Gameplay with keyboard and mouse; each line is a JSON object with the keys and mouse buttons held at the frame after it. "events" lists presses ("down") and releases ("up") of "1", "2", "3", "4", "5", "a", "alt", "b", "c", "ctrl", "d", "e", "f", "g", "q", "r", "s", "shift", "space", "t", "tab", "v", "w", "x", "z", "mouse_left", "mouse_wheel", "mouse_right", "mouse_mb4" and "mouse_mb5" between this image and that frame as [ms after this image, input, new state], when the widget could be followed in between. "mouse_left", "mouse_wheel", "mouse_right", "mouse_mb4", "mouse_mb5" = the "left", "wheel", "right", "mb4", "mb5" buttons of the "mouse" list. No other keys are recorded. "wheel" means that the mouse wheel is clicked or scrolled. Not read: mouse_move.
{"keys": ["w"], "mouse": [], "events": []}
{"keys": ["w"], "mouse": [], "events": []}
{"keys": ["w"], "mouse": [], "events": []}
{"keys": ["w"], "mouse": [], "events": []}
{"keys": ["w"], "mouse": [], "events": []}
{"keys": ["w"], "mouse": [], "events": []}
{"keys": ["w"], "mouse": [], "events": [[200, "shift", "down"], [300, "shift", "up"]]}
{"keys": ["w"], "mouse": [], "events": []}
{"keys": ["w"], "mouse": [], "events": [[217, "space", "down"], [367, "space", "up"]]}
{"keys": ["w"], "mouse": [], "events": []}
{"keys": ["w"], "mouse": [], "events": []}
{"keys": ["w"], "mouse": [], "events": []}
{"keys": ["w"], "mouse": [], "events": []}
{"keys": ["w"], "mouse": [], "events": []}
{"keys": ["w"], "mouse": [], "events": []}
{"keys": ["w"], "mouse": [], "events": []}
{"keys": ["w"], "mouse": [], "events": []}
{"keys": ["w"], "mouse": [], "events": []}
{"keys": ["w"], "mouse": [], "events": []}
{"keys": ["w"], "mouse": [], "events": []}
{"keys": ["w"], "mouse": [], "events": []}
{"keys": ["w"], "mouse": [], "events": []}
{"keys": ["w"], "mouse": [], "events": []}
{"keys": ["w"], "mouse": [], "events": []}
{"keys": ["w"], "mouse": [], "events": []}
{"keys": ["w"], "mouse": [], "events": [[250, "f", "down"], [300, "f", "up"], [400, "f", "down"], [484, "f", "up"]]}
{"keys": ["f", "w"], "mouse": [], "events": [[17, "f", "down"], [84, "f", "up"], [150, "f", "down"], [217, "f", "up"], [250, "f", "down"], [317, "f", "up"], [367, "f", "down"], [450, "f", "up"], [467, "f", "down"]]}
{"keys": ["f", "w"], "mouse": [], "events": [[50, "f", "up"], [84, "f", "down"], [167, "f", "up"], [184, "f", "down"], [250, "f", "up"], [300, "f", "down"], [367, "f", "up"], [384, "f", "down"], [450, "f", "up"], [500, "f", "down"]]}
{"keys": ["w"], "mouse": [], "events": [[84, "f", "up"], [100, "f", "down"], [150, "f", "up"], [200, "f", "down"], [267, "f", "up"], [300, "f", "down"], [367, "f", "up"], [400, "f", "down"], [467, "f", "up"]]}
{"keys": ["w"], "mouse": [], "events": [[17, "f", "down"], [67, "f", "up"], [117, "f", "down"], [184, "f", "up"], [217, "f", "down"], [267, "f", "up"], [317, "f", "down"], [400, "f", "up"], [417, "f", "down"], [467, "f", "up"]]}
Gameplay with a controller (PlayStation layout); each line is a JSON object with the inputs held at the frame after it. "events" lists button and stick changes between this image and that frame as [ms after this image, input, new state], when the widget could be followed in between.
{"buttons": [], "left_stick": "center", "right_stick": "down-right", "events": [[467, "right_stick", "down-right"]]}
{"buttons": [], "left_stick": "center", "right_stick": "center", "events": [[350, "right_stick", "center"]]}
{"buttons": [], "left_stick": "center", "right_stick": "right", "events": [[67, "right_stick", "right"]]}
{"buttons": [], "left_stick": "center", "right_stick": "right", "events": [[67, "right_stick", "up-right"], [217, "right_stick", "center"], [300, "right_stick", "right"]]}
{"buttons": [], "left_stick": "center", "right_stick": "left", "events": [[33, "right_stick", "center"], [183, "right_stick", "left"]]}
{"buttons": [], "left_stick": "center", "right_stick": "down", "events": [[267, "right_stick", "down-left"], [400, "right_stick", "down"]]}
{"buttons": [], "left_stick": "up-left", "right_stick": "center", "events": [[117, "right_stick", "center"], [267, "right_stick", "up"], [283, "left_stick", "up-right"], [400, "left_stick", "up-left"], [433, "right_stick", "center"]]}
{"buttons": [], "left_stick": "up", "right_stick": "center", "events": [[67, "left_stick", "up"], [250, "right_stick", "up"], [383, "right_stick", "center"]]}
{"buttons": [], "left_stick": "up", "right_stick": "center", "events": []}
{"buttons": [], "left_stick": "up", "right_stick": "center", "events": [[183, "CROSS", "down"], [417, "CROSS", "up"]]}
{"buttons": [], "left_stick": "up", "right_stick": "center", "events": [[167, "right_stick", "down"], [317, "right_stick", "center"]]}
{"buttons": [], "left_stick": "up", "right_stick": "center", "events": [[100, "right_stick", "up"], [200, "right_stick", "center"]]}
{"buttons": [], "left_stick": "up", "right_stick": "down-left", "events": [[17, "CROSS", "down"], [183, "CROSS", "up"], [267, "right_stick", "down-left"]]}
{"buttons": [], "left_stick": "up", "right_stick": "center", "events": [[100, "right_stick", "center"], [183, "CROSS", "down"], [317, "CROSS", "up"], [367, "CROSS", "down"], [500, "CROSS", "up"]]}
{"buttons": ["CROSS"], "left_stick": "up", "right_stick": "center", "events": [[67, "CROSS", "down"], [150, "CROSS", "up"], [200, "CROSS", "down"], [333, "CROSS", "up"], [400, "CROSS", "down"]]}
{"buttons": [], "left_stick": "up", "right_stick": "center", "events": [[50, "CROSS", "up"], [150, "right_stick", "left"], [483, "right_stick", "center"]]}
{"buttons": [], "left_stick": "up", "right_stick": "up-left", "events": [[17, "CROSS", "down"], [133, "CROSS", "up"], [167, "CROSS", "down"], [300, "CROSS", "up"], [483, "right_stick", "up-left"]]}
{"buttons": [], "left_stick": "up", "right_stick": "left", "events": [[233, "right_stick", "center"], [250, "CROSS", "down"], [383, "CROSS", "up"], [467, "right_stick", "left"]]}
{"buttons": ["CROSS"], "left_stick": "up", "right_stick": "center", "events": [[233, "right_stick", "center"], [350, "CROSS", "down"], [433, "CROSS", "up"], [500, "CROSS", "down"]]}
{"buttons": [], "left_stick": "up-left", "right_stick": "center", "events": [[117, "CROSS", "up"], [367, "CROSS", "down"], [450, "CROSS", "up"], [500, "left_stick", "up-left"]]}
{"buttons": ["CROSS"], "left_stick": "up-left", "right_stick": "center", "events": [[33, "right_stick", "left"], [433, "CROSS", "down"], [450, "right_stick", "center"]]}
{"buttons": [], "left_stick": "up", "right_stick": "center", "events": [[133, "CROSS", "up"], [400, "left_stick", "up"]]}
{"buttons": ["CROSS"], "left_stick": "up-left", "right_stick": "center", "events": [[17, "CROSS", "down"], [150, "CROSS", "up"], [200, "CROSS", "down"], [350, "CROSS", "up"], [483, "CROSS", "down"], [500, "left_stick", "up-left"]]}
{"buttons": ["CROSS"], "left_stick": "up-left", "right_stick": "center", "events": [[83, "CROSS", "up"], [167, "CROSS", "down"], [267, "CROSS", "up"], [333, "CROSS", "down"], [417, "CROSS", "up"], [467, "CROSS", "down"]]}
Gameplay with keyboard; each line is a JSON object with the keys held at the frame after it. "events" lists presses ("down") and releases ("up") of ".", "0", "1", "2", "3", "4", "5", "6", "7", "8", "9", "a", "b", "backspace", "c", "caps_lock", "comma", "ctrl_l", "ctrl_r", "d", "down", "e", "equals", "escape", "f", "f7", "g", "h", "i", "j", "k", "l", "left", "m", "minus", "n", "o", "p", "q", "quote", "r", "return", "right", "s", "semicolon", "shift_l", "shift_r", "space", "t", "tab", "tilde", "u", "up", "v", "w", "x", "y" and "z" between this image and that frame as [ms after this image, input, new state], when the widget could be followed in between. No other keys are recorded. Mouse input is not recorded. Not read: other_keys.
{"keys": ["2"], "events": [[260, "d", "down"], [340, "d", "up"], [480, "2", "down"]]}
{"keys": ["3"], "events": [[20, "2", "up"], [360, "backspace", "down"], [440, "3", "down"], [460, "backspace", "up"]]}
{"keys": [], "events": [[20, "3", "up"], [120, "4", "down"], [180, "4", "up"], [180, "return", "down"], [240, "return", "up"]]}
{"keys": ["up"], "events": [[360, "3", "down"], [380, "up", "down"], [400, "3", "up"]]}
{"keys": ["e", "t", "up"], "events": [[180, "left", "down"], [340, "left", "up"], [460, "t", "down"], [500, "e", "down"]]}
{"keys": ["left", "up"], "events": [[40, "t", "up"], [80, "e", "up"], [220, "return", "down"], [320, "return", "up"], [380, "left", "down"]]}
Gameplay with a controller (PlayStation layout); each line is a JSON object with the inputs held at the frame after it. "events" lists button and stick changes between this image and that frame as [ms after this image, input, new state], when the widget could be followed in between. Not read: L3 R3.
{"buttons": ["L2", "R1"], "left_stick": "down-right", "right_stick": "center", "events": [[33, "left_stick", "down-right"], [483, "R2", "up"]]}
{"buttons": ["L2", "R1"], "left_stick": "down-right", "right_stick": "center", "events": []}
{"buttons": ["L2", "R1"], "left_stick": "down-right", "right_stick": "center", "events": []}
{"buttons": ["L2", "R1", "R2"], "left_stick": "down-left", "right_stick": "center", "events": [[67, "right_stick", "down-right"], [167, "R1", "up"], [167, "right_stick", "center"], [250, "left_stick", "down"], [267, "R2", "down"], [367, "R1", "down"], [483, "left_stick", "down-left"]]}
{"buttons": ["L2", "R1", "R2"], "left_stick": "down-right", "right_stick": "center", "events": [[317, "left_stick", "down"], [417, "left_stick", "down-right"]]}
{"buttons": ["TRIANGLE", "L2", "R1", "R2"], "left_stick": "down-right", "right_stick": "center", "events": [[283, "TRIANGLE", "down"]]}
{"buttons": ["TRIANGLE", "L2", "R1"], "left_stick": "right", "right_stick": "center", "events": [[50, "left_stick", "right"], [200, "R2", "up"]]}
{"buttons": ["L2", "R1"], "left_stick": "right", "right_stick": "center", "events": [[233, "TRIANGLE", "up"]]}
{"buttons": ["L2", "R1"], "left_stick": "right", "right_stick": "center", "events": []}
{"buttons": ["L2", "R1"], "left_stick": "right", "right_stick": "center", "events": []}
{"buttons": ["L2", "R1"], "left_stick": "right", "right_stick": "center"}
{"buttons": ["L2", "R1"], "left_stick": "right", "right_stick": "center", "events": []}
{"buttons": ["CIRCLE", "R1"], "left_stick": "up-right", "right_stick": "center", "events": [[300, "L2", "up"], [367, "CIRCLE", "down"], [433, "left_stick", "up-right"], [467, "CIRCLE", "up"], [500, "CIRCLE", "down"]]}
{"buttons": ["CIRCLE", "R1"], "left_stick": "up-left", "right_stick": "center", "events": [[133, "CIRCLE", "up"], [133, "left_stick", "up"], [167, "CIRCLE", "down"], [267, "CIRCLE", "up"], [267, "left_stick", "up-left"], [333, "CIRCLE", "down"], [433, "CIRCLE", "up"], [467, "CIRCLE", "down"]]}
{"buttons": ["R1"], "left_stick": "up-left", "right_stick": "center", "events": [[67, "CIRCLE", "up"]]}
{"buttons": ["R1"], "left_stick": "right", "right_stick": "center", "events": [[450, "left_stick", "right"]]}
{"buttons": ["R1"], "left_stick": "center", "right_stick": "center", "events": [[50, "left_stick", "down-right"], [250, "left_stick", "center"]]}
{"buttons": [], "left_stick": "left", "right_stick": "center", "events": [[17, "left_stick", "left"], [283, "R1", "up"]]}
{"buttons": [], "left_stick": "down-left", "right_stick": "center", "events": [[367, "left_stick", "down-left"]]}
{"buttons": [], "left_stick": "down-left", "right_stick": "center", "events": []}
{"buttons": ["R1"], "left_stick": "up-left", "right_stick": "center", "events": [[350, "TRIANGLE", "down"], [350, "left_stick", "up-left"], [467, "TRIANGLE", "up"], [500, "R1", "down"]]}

● What to work on
Check each line in the listing above for the string "changes", then report how many lines contain it, with no other text.

● Result for this exercise
2